### What is expected
Reproduce every line below word for word, leaving out the pictures.

### Task inputs
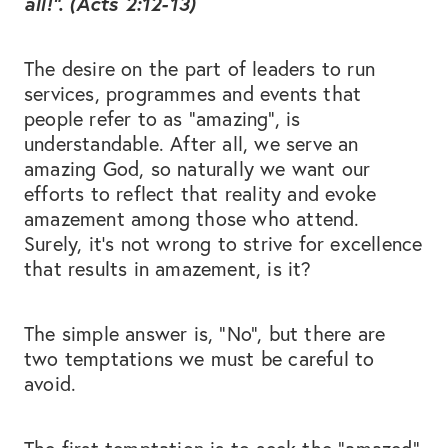
all!”. (Acts 2:12-13)
The desire on the part of leaders to run
services, programmes and events that
people refer to as “amazing”, is
understandable. After all, we serve an
amazing God, so naturally we want our
efforts to reflect that reality and evoke
amazement among those who attend.
Surely, it’s not wrong to strive for excellence
that results in amazement, is it?
The simple answer is, “No”, but there are
two temptations we must be careful to
avoid.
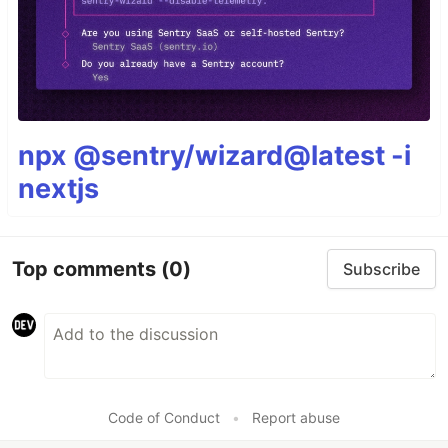
npx @sentry/wizard@latest -i
nextjs
Top comments
(0)
Subscribe
Code of Conduct
•
Report abuse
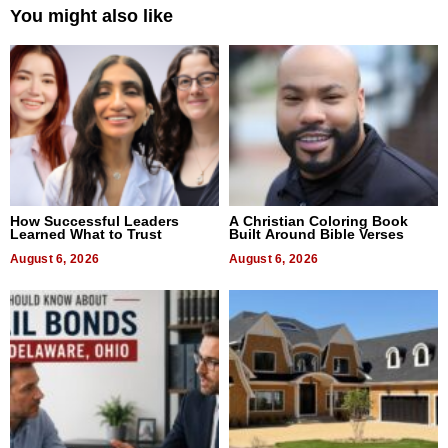
You might also like
How Successful Leaders
A Christian Coloring Book
Learned What to Trust
Built Around Bible Verses
August 6, 2026
August 6, 2026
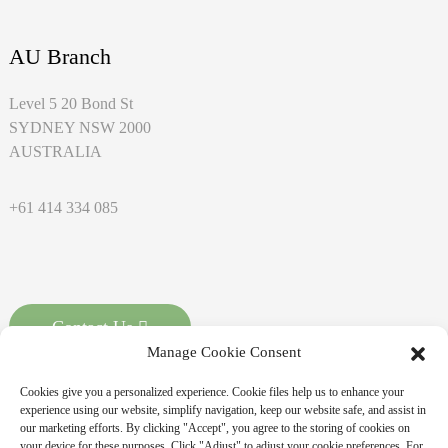
AU Branch
Level 5 20 Bond St
SYDNEY NSW 2000
AUSTRALIA
+61 414 334 085
Contact Us
Manage Cookie Consent
Cookies give you a personalized experience. Cookie files help us to enhance your
experience using our website, simplify navigation, keep our website safe, and assist in
our marketing efforts. By clicking "Accept", you agree to the storing of cookies on
your device for these purposes. Click "Adjust" to adjust your cookie preferences. For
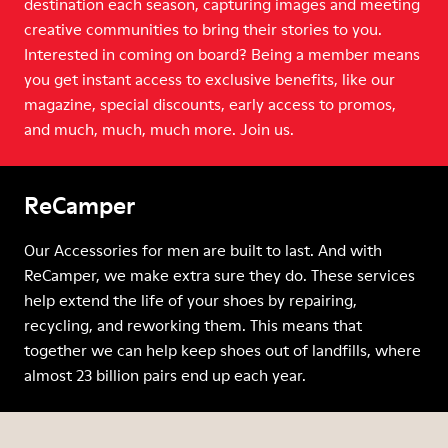
destination each season, capturing images and meeting
creative communities to bring their stories to you.
Interested in coming on board? Being a member means
you get instant access to exclusive benefits, like our
magazine, special discounts, early access to promos,
and much, much, much more. Join us.
ReCamper
Our Accessories for men are built to last. And with
ReCamper, we make extra sure they do. These services
help extend the life of your shoes by repairing,
recycling, and reworking them. This means that
together we can help keep shoes out of landfills, where
almost 23 billion pairs end up each year.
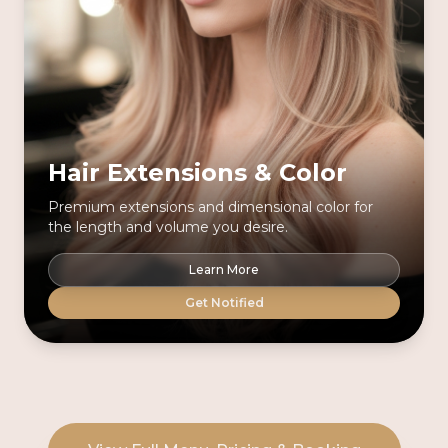
Hair Extensions & Color
Premium extensions and dimensional color for
the length and volume you desire.
Learn More
Get Notified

### Result
all!”. (Acts 2:12-13)
The desire on the part of leaders to run
services, programmes and events that
people refer to as “amazing”, is
understandable. After all, we serve an
amazing God, so naturally we want our
efforts to reflect that reality and evoke
amazement among those who attend.
Surely, it’s not wrong to strive for excellence
that results in amazement, is it?
The simple answer is, “No”, but there are
two temptations we must be careful to
avoid.
npx @sentry/wizard@latest -i
nextjs
Top comments
(0)
Subscribe
Code of Conduct
•
Report abuse
You might also like
How Successful Leaders
A Christian Coloring Book
Learned What to Trust
Built Around Bible Verses
August 6, 2026
August 6, 2026
AU Branch
Level 5 20 Bond St
SYDNEY NSW 2000
AUSTRALIA
+61 414 334 085
Contact Us
Manage Cookie Consent
Cookies give you a personalized experience. Cookie files help us to enhance your
experience using our website, simplify navigation, keep our website safe, and assist in
our marketing efforts. By clicking "Accept", you agree to the storing of cookies on
your device for these purposes. Click "Adjust" to adjust your cookie preferences. For
destination each season, capturing images and meeting
creative communities to bring their stories to you.
Interested in coming on board? Being a member means
you get instant access to exclusive benefits, like our
magazine, special discounts, early access to promos,
and much, much, much more. Join us.
ReCamper
Our Accessories for men are built to last. And with
ReCamper, we make extra sure they do. These services
help extend the life of your shoes by repairing,
recycling, and reworking them. This means that
together we can help keep shoes out of landfills, where
almost 23 billion pairs end up each year.
Hair Extensions & Color
Premium extensions and dimensional color for
the length and volume you desire.
Learn More
Get Notified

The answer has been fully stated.